(Data extract)

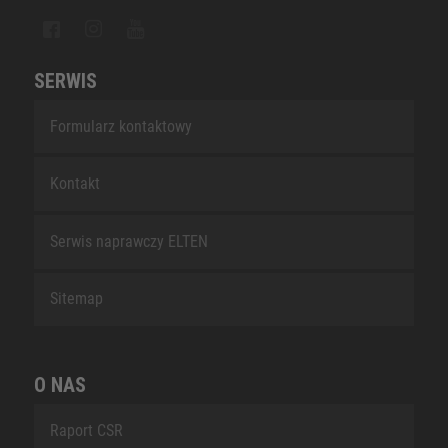
SERWIS
Formularz kontaktowy
Kontakt
Serwis naprawczy ELTEN
Sitemap
O NAS
Raport CSR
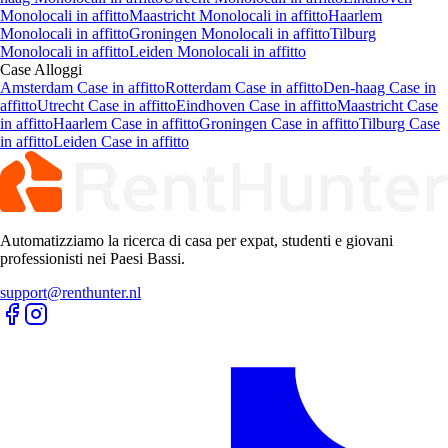
Monolocali in affitto
Maastricht Monolocali in affitto
Haarlem
Monolocali in affitto
Groningen Monolocali in affitto
Tilburg
Monolocali in affitto
Leiden Monolocali in affitto
Case
Alloggi
Amsterdam Case in affitto
Rotterdam Case in affitto
Den-haag Case in
affitto
Utrecht Case in affitto
Eindhoven Case in affitto
Maastricht Case
in affitto
Haarlem Case in affitto
Groningen Case in affitto
Tilburg Case
in affitto
Leiden Case in affitto
Automatizziamo la ricerca di casa per expat, studenti e giovani
professionisti nei Paesi Bassi.
support@renthunter.nl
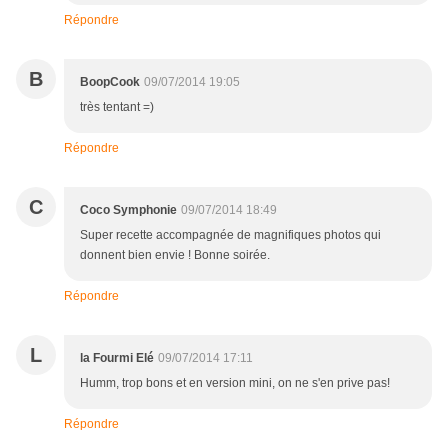
Répondre
B
BoopCook
09/07/2014 19:05
très tentant =)
Répondre
C
Coco Symphonie
09/07/2014 18:49
Super recette accompagnée de magnifiques photos qui
donnent bien envie ! Bonne soirée.
Répondre
L
la Fourmi Elé
09/07/2014 17:11
Humm, trop bons et en version mini, on ne s'en prive pas!
Répondre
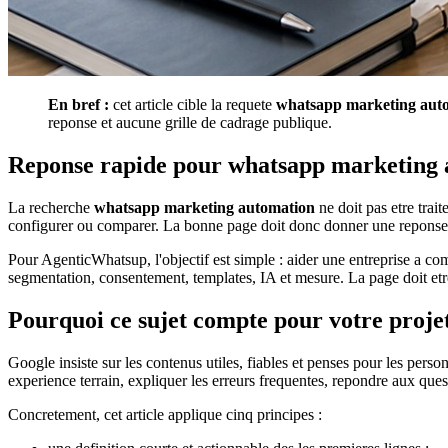
En bref :
cet article cible la requete
whatsapp marketing aut
reponse et aucune grille de cadrage publique.
Reponse rapide pour whatsapp marketing
La recherche
whatsapp marketing automation
ne doit pas etre trai
configurer ou comparer. La bonne page doit donc donner une reponse cla
Pour AgenticWhatsup, l'objectif est simple : aider une entreprise a c
segmentation, consentement, templates, IA et mesure. La page doit etre 
Pourquoi ce sujet compte pour votre proje
Google insiste sur les contenus utiles, fiables et penses pour les perso
experience terrain, expliquer les erreurs frequentes, repondre aux quest
Concretement, cet article applique cinq principes :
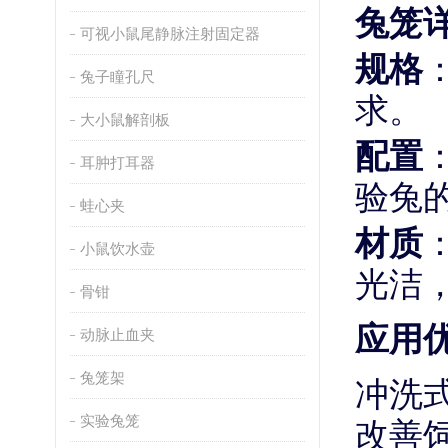
兔笼
可视小鼠尾静脉注射固定器
规格
兔子瞳孔尺
求。
大小鼠解剖板
配置
耳肿打耳器
验兔
蛙心夹
材质
小鼠饮水壶
光洁
骨钳
应用
动脉止血夹
兔笼架
冲洗
改善
实验兔笼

(End Data extract)

- **Task**
Across the entries, how many lines contain "whatsapp"? Reply with the number only.

- **Written response**
3